As the bigger and brawnier Armory Show aims to start anew on the western edge of Manhattan, the Independent art fair has taken up its typically cooler, cozier station in a new location near the island’s southernmost tip. Starting with a preview on Thursday and continuing through the weekend, the slightly slimmed-down satellite fair—with 42 galleries this year, compared to the more normal 50 to 60—fits nicely in the Beaux-Arts–style Battery Maritime Building, recently restored as a home for Cipriani South Street. The ceilings soar, and a terrace out front offers a good perch for people-watching. On the first day, a subdued but solid crowd perused booths presented by domestic galleries from New York, Los Angeles, Chicago, Philadelphia, Detroit, Oakland, and Portland as well as international vendors from Vancouver, London, Oslo, Berlin, Cologne, Paris, and Antwerp. Herewith, see works from the six best booths at Independent.
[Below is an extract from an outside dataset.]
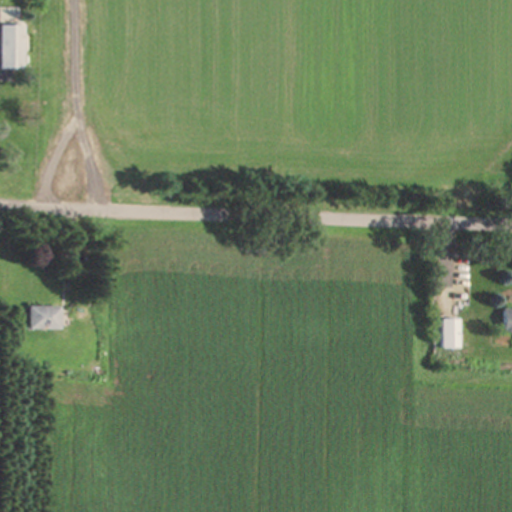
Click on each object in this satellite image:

Ken Nevadomi at New Canons
An 82-year-old Neo-Expressionist from Cleveland, Ken Nevadomi is having a moment with his first solo presentation in New York at the booth for New Canons, a “nomadic curatorial office and contemporary art think tank” also opening a month-long show of Nevadomi’s work at a space in Tribeca. The paintings at Independent are entrancing and enigmatic, in an array of styles that are hard to reconcile as the work of only one artist. And the elusive but evocative subject matter drifts between strange fever-dream visions and sly allusions to the artist’s past as a commercial illustrator for American Greetings alongside the likes of Harvey Pekar and R. Crumb. A fish bursting through the nozzle of a spay can in Bernini Visits Louis XIII in His Toilet is a good example of Nevadomi’s “restless symbolism,” as described by New Canons founder Maxwell Wolf (also known for his work in the past as director and chief curator of Red Bull Arts).